Chart-based quiz rows
◆ ◆ ◆ ◆

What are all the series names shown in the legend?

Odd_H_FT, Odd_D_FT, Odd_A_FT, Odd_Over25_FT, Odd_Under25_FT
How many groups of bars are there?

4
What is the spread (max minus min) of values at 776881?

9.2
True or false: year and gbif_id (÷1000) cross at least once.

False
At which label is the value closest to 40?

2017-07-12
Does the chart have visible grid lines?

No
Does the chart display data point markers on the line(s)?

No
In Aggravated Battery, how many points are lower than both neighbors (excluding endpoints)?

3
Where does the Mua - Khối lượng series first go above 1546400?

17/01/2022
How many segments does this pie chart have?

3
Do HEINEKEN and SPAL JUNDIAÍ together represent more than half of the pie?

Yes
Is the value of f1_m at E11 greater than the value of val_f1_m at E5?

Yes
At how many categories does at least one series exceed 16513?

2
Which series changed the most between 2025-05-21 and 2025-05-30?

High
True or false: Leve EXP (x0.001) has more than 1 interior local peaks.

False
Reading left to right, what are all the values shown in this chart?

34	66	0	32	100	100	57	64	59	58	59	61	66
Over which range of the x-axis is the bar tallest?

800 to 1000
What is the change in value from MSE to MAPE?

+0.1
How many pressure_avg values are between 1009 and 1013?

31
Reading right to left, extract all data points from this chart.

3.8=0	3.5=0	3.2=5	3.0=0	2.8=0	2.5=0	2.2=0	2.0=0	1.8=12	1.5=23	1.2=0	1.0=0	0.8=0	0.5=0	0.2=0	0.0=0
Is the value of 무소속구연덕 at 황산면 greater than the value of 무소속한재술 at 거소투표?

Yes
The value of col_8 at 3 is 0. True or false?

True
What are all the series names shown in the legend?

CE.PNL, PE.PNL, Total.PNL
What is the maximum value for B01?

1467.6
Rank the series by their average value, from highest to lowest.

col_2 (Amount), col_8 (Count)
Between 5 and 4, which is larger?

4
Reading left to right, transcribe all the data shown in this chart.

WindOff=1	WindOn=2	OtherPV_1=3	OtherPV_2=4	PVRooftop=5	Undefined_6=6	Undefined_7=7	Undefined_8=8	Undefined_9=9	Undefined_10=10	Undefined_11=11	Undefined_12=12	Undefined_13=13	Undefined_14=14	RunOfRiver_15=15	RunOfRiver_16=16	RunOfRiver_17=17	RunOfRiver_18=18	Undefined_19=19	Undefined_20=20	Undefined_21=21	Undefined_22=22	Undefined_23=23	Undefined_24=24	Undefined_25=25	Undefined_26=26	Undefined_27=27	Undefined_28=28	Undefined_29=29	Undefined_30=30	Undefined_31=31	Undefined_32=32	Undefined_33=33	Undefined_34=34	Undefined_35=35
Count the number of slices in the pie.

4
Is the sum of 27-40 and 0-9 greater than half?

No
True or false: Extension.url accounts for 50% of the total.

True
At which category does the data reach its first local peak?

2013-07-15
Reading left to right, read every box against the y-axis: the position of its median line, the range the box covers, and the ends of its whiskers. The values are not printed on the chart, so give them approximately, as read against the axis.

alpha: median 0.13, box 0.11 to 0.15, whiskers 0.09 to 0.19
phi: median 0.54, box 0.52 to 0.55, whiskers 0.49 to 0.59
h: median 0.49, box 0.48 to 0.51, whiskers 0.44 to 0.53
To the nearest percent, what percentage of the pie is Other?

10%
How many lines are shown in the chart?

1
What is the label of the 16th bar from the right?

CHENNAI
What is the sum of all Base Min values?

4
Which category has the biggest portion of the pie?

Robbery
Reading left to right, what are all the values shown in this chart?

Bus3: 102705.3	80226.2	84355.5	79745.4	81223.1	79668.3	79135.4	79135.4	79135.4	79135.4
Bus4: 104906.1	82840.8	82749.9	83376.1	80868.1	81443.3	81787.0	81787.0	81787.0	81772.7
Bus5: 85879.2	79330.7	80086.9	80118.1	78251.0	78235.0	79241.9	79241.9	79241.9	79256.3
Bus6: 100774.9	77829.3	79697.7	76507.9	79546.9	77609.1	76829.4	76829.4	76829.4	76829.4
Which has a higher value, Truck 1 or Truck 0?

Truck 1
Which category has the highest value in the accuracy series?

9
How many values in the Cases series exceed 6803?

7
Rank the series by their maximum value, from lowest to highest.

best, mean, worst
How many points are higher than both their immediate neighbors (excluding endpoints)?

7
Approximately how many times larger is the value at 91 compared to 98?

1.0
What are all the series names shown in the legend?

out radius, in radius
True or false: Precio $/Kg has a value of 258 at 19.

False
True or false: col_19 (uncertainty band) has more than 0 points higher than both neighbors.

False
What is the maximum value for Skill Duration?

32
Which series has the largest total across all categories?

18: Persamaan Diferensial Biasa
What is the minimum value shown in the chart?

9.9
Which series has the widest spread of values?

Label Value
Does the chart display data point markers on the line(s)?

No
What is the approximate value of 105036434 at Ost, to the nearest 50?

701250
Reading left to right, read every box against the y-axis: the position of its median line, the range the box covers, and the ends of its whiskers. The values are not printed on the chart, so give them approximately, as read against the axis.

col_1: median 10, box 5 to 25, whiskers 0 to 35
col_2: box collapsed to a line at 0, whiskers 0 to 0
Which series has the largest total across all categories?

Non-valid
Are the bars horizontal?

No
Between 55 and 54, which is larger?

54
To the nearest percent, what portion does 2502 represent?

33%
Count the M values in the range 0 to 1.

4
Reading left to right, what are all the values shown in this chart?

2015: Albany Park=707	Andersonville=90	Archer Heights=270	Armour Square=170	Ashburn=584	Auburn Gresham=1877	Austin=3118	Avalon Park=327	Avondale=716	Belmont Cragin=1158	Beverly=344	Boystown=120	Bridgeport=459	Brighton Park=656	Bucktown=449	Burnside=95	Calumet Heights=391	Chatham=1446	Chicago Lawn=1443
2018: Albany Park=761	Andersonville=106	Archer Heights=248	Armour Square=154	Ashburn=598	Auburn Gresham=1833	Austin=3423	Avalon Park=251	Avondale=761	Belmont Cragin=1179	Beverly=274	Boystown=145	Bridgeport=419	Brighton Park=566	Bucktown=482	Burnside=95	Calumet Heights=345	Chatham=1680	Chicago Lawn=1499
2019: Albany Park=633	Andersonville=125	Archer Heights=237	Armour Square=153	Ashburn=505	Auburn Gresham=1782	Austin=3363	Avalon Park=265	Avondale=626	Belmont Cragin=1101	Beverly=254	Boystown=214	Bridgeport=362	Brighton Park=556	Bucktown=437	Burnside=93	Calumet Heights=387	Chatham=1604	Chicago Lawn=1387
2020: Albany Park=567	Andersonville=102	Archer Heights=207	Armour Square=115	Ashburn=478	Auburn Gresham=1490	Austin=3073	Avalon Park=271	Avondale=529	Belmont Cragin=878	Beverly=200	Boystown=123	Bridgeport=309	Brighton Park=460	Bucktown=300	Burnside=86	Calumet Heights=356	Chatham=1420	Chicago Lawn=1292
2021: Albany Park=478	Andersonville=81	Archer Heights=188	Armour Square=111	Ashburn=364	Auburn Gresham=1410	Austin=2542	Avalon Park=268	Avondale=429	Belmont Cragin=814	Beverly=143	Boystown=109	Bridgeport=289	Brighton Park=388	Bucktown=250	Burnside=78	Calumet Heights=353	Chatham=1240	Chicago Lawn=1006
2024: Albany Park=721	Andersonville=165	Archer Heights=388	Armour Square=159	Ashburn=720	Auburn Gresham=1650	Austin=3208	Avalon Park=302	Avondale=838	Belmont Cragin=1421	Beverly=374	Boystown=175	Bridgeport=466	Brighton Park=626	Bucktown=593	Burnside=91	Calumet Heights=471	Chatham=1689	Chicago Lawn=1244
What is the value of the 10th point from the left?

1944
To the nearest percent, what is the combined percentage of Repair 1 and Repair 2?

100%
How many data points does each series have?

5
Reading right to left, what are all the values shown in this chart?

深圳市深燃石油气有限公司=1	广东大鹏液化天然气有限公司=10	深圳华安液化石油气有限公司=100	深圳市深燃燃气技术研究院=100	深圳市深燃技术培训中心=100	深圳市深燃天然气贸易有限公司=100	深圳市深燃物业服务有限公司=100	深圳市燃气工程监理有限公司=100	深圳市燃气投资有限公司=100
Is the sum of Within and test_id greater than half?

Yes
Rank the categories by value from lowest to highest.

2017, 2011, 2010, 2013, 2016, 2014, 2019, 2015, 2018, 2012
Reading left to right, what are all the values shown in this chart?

◆ ◆ ◆ ◆

**Problem details:**
Revise the rows from the line with "col_2 (Amount), col_8 (Count)" up to and including the line with "Reading left to right, transcribe", changing "larger" to "greater" and leaving everything else as is.

**Response box:**
col_2 (Amount), col_8 (Count)
Between 5 and 4, which is greater?

4
Reading left to right, transcribe all the data shown in this chart.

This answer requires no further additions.